Chroniques judiciaires au jardin avec Catherine Lison-Croze

À Angles-sur-l'Anglin, le 15 août 2024 à 15 heures

Quand on demande à Catherine Lison-Croze si ses romans s’inscrivent dans la continuité des procès d’assises où, comme avocate, elle a défendu tant de personnes dont la vie a basculé, elle avoue que sa longue immersion dans l’arène judiciaire a bien sûr laissé des traces. Pour ajouter aussitôt que les relations entre le droit et la société sont loin toutefois d’être figées.

Dans L’Affaire Depardieu, une des nouvelles de son dernier livre (Le Tourbillon de la vie – Éd. LÉA – juillet 2024), ces rapports évolutifs sont très présents. Catherine Lison-Croze s’est glissée, le temps d’un délibéré, dans la peau de cinq magistrats d’une de ces cours criminelles instituées en 2023 pour les droits communs passibles de 15 ou 20 ans de réclusion. Des juridictions qui doivent rendre la justice au nom du peuple français, mais en l’absence de celui-ci, le jury populaire créé à la Révolution française, en étant dorénavant exclu.

Des évolutions dans le monde judiciaire, Catherine Lison-Croze en a connu beaucoup. À commencer dans les années 70, par ces tribunaux, où les juges ont fini par accepter les demandes de renvoi des crimes de viol aux assises, dans le sillon tracé par Gisèle Halimi. Depuis cette époque, l’avocate pénaliste a participé à bon nombre d’audiences-tribunes pour défendre les droits fondamentaux : ceux des médecins du Centre d’IVG de l’hôpital Bretonneau à Tours et de leurs patientes, en butte à des médecins rétifs à l’application de la loi Weil ; ceux de personnes internées en psychiatrie sans réel contrôle ; ceux des objecteurs de conscience aussi, envoyés systématiquement en prison. Sans oublier les droits des homosexuels, dont l’orientation a constitué un délit jusqu’en 1982…  

1981 a marqué un tournant. Avec en premier, l’abolition de la peine de mort. Catherine Lison-Croze a toujours en mémoire ces quelques mots : « Maître, faites selon votre conscience », prononcés en 1976 par les parents de la petite Cécile Revelli, tuée par un prédateur sexuel à St Cyr sur Loire, qui la chargeaient de se constituer partie civile et auxquels elle venait de faire part de son hostilité à la peine de mort.

L’affaire Sylvie Reviriego a eu une résonance particulière. Catherine Lison-Croze a défendu l’accusée dont le procès s’est tenu en juin 1991 à Tours. Pour quelles raisons cette aide-soignante à l’hôpital, mère de deux enfants, aimante envers ses parents, ses frères et sœurs, bien intégrée professionnellement, avait-elle pu droguer puis tuer une de ses amies, et ensuite, la dépecer ? Selon Catherine Lison-Croze, le rôle essentiel de médicaments prescrits illégalement avaient profondément modifié le psychisme de sa cliente.
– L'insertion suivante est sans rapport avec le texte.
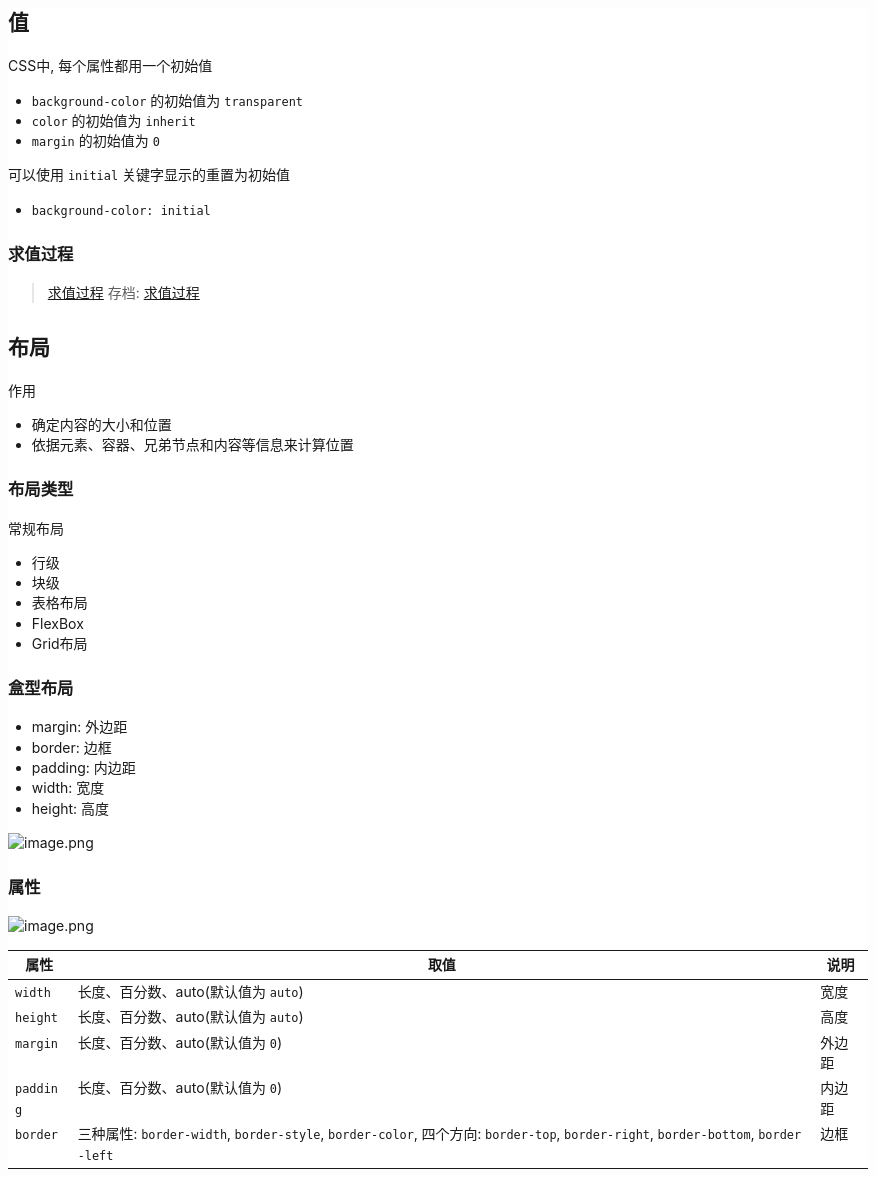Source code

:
 ```css
```

## 值

CSS中, 每个属性都用一个初始值

* `background-color` 的初始值为 `transparent`
* `color` 的初始值为 `inherit`
* `margin` 的初始值为 `0`

可以使用 `initial` 关键字显示的重置为初始值

* `background-color: initial`

### 求值过程

> [求值过程](https://cdpn.io/webzhao/debug/xxXyzRd)
> 存档: [求值过程](https://web.archive.org/web/20220725134302/https://cdpn.io/webzhao/debug/xxXyzRd)

## 布局

作用

* 确定内容的大小和位置
* 依据元素、容器、兄弟节点和内容等信息来计算位置

### 布局类型

常规布局

* 行级
* 块级
* 表格布局
* FlexBox
* Grid布局

### 盒型布局

* margin: 外边距
* border: 边框
* padding: 内边距
* width: 宽度
* height: 高度

![image.png](https://p1-juejin.byteimg.com/tos-cn-i-k3u1fbpfcp/bd549d712fec475eacae23e934dc0ccb~tplv-k3u1fbpfcp-watermark.image?)

### 属性

![image.png](https://p3-juejin.byteimg.com/tos-cn-i-k3u1fbpfcp/f260d9480e81488fbccc9bce94c345b2~tplv-k3u1fbpfcp-watermark.image?)

| 属性      | 取值                                                                                                                             | 说明   |
| --------- | -------------------------------------------------------------------------------------------------------------------------------- | ------ |
| `width`   | 长度、百分数、auto(默认值为 `auto`)                                                                                              | 宽度   |
| `height`  | 长度、百分数、auto(默认值为 `auto`)                                                                                              | 高度   |
| `margin`  | 长度、百分数、auto(默认值为 `0`)                                                                                                 | 外边距 |
| `padding` | 长度、百分数、auto(默认值为 `0`)                                                                                                 | 内边距 |
| `border`  | 三种属性: `border-width`, `border-style`, `border-color`, 四个方向: `border-top`, `border-right`, `border-bottom`, `border-left` | 边框   |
Cet élément a volontairement été inexploré dès le début d’une instruction à charge, puis totalement éludé. Son livre Cherche justice désespérément (Éd. Denoël 1993) retrace les étapes de ce qui reste pour elle l’exemple même du procès inéquitable.
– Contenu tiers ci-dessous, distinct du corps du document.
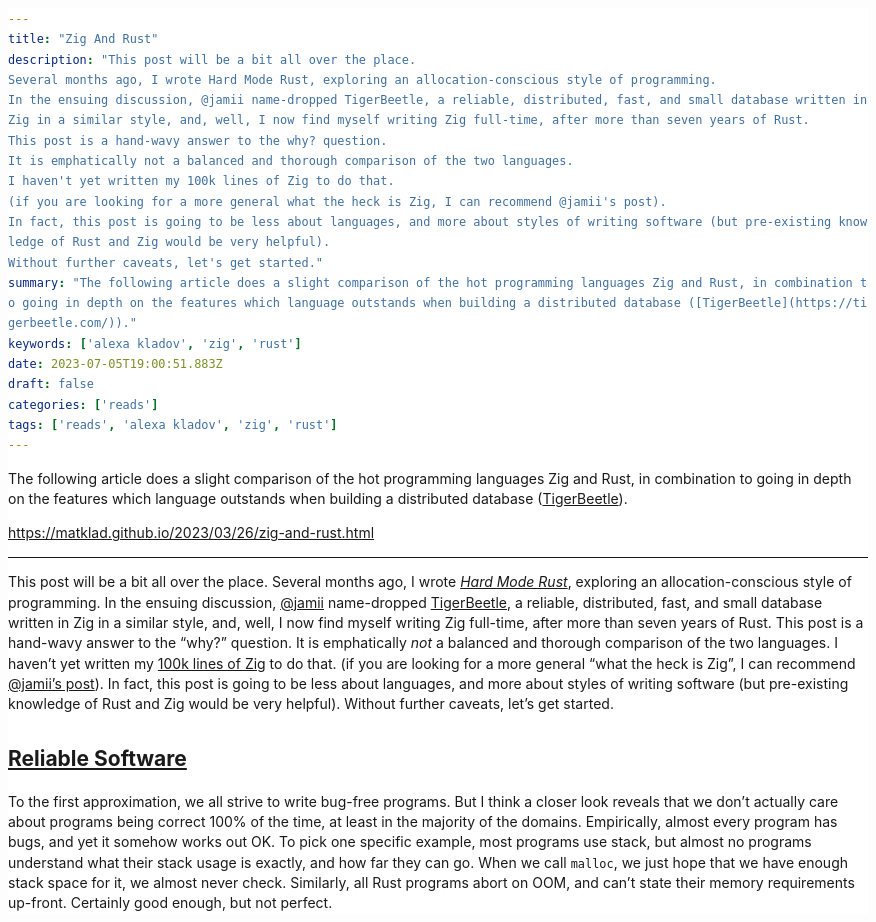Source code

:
 ```yaml
---
title: "Zig And Rust"
description: "This post will be a bit all over the place.
Several months ago, I wrote Hard Mode Rust, exploring an allocation-conscious style of programming.
In the ensuing discussion, @jamii name-dropped TigerBeetle, a reliable, distributed, fast, and small database written in Zig in a similar style, and, well, I now find myself writing Zig full-time, after more than seven years of Rust.
This post is a hand-wavy answer to the why? question.
It is emphatically not a balanced and thorough comparison of the two languages.
I haven't yet written my 100k lines of Zig to do that.
(if you are looking for a more general what the heck is Zig, I can recommend @jamii's post).
In fact, this post is going to be less about languages, and more about styles of writing software (but pre-existing knowledge of Rust and Zig would be very helpful).
Without further caveats, let's get started."
summary: "The following article does a slight comparison of the hot programming languages Zig and Rust, in combination to going in depth on the features which language outstands when building a distributed database ([TigerBeetle](https://tigerbeetle.com/))."
keywords: ['alexa kladov', 'zig', 'rust']
date: 2023-07-05T19:00:51.883Z
draft: false
categories: ['reads']
tags: ['reads', 'alexa kladov', 'zig', 'rust']
---
```


The following article does a slight comparison of the hot programming languages Zig and Rust, in combination to going in depth on the features which language outstands when building a distributed database ([TigerBeetle](https://tigerbeetle.com/)).

https://matklad.github.io/2023/03/26/zig-and-rust.html

---

This post will be a bit all over the place. Several months ago, I wrote [_Hard Mode Rust_](https://matklad.github.io/2022/10/06/hard-mode-rust.html), exploring an allocation-conscious style of programming. In the ensuing discussion, [@jamii](https://github.com/Jamii) name-dropped [TigerBeetle](https://tigerbeetle.com), a reliable, distributed, fast, and small database written in Zig in a similar style, and, well, I now find myself writing Zig full-time, after more than seven years of Rust. This post is a hand-wavy answer to the “why?” question. It is emphatically _not_ a balanced and thorough comparison of the two languages. I haven’t yet written my [100k lines of Zig](https://matklad.github.io/2021/09/05/Rust100k.html) to do that. (if you are looking for a more general “what the heck is Zig”, I can recommend [@jamii’s post](https://www.scattered-thoughts.net/writing/assorted-thoughts-on-zig-and-rust/)). In fact, this post is going to be less about languages, and more about styles of writing software (but pre-existing knowledge of Rust and Zig would be very helpful). Without further caveats, let’s get started.

[Reliable Software](#Reliable-Software)
---------------------------------------

To the first approximation, we all strive to write bug-free programs. But I think a closer look reveals that we don’t actually care about programs being correct 100% of the time, at least in the majority of the domains. Empirically, almost every program has bugs, and yet it somehow works out OK. To pick one specific example, most programs use stack, but almost no programs understand what their stack usage is exactly, and how far they can go. When we call `malloc`, we just hope that we have enough stack space for it, we almost never check. Similarly, all Rust programs abort on OOM, and can’t state their memory requirements up-front. Certainly good enough, but not perfect.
Confrontée aux violences faites aux femmes, que ce soit au travail, dans leur vie privée ou dans l’espace public, Catherine Lison-Croze a souvent plaidé au pénal, mais aussi devant les juridictions sociales, familiales et administratives. Cet éclectisme transparaît dans ses romans, comme Sous la foi du palais, La Porteuse, et La fille au burkini. La pénaliste se revendique « généraliste », les droits humains étant à ses yeux indivisibles.